Task details: Quote the records in full and leave their pictures out.

Records from a dataset:
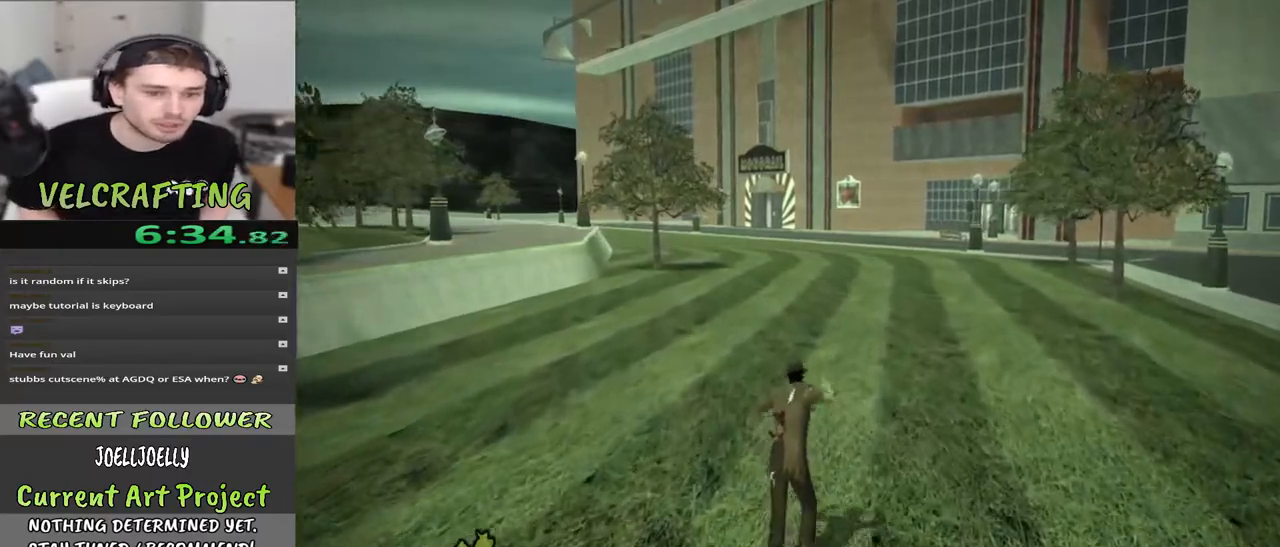
{"buttons": [], "left_stick": "up", "right_stick": "center", "events": []}
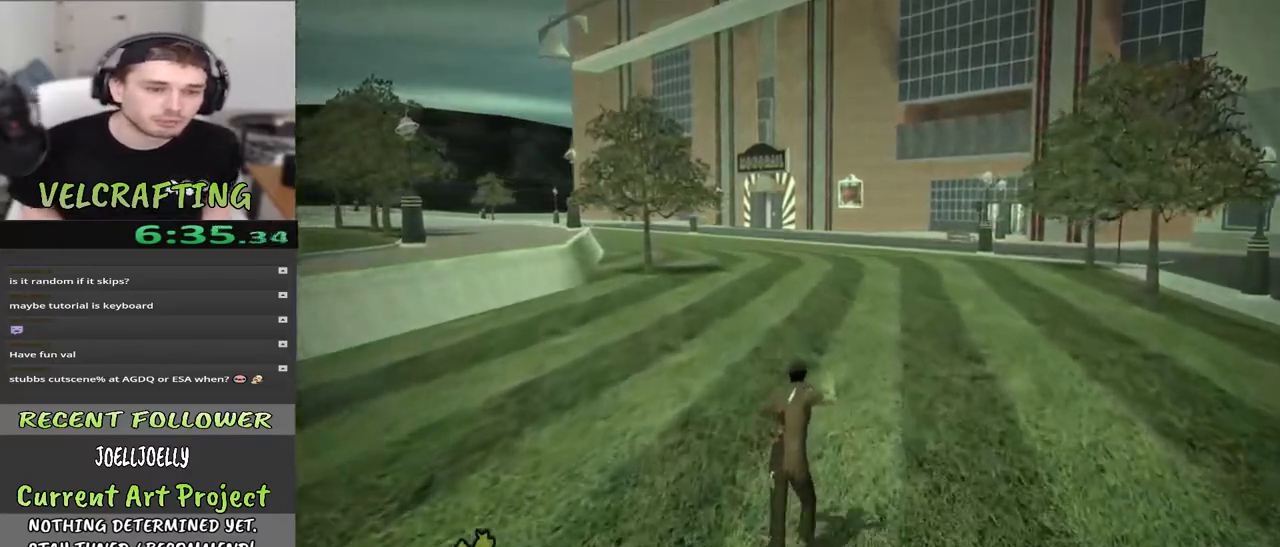
{"buttons": [], "left_stick": "up", "right_stick": "center", "events": []}
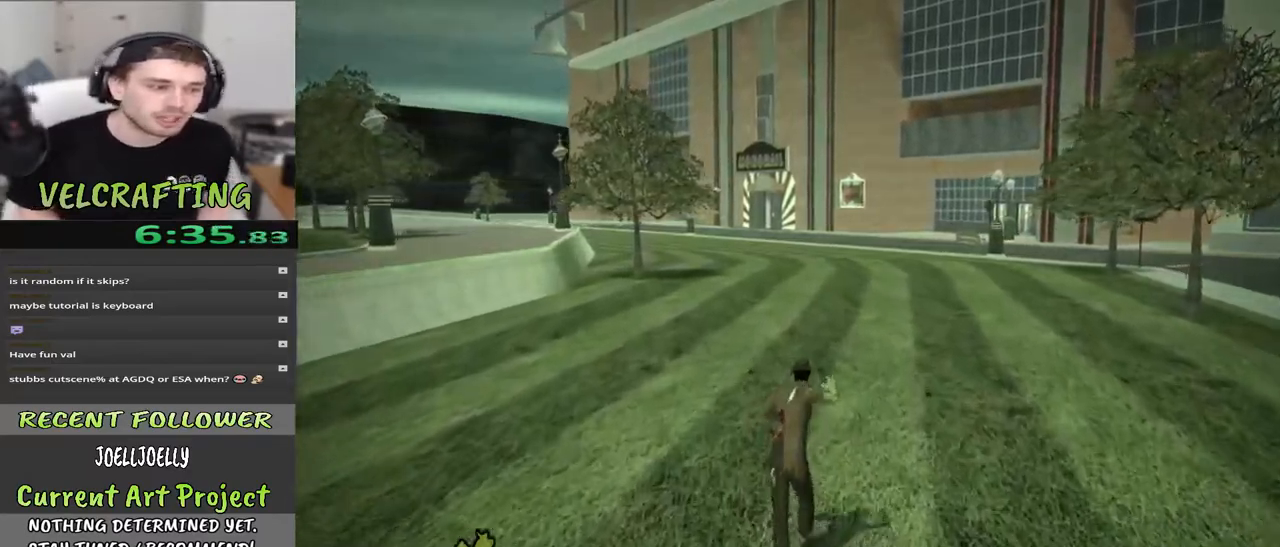
{"buttons": [], "left_stick": "up", "right_stick": "center", "events": []}
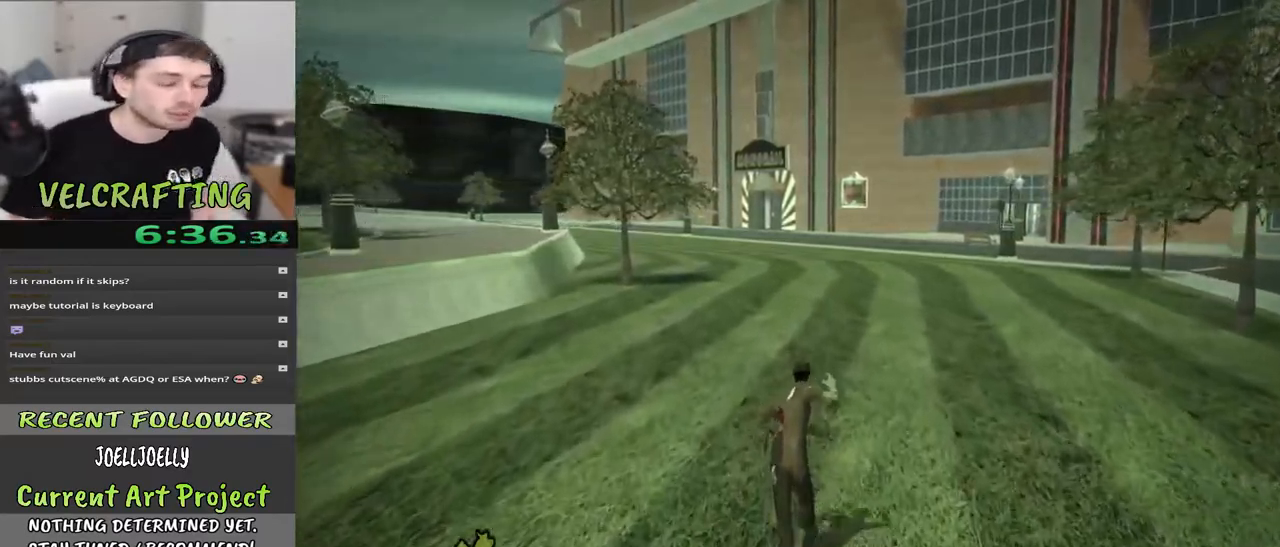
{"buttons": [], "left_stick": "up", "right_stick": "center", "events": []}
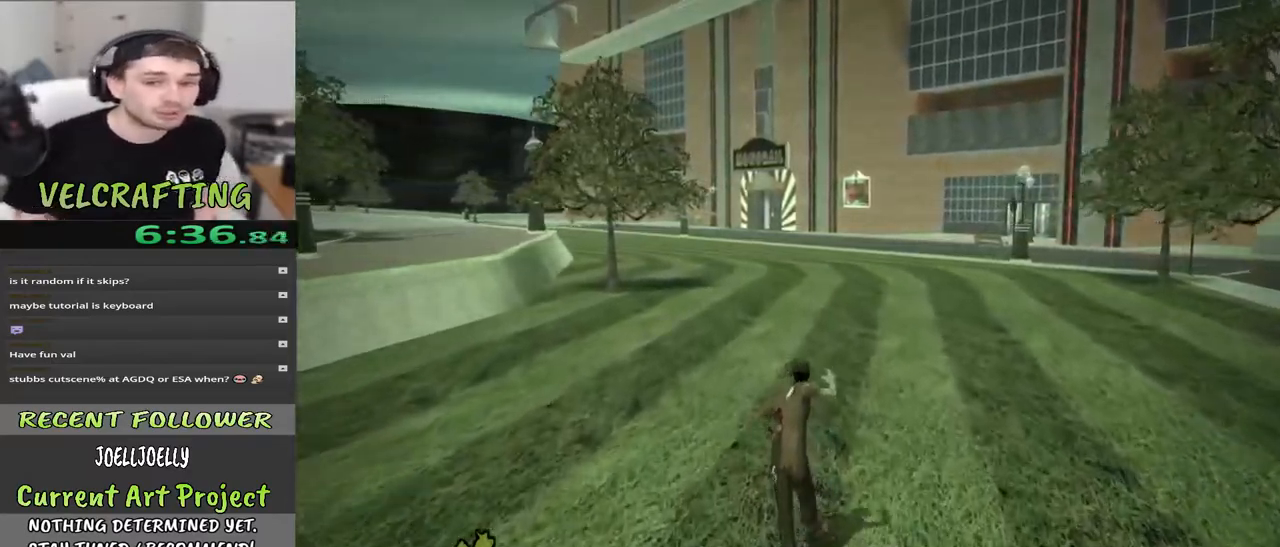
{"buttons": [], "left_stick": "up", "right_stick": "center", "events": []}
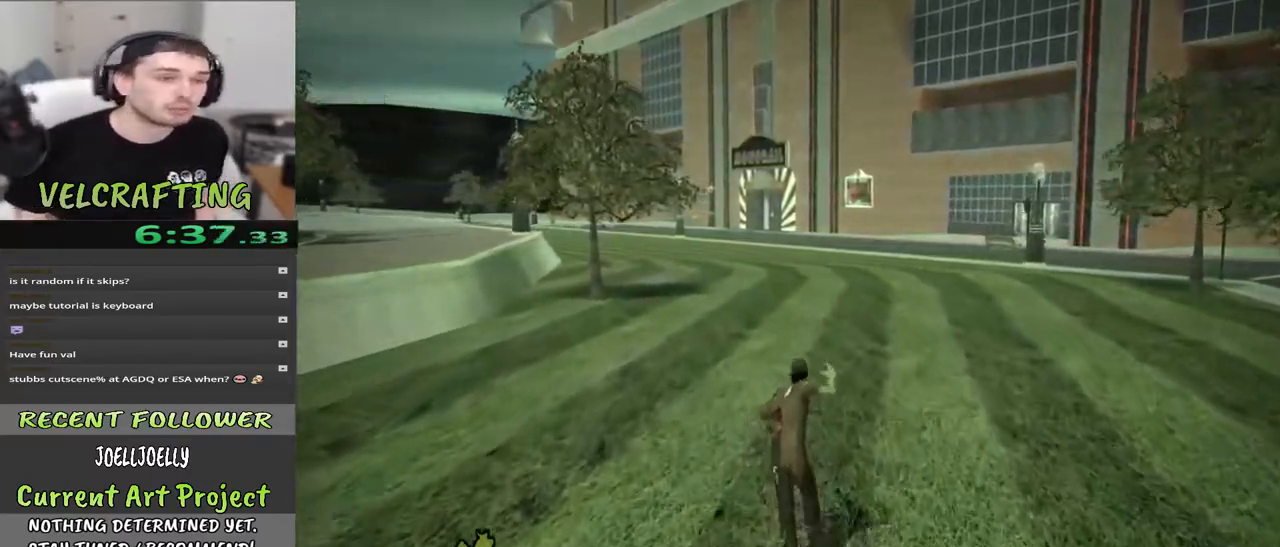
{"buttons": [], "left_stick": "up", "right_stick": "center", "events": []}
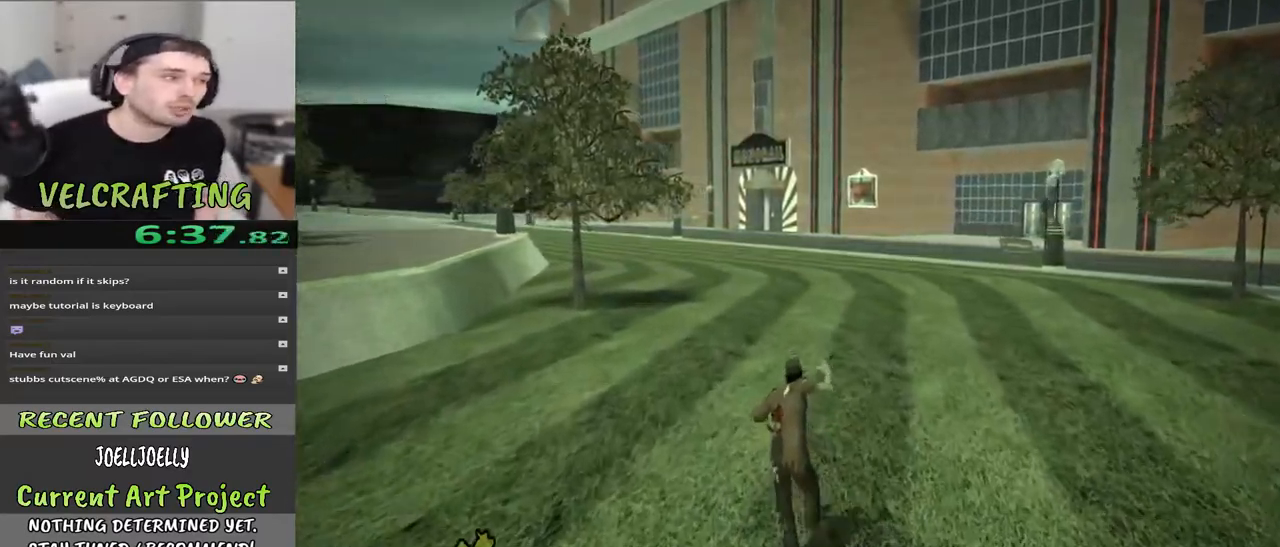
{"buttons": [], "left_stick": "up", "right_stick": "center", "events": []}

Response area:
{"buttons": [], "left_stick": "up", "right_stick": "center", "events": []}
{"buttons": [], "left_stick": "up", "right_stick": "center", "events": []}
{"buttons": [], "left_stick": "up", "right_stick": "center", "events": []}
{"buttons": [], "left_stick": "up", "right_stick": "center", "events": []}
{"buttons": [], "left_stick": "up", "right_stick": "center", "events": []}
{"buttons": [], "left_stick": "up", "right_stick": "center", "events": []}
{"buttons": [], "left_stick": "up", "right_stick": "center", "events": []}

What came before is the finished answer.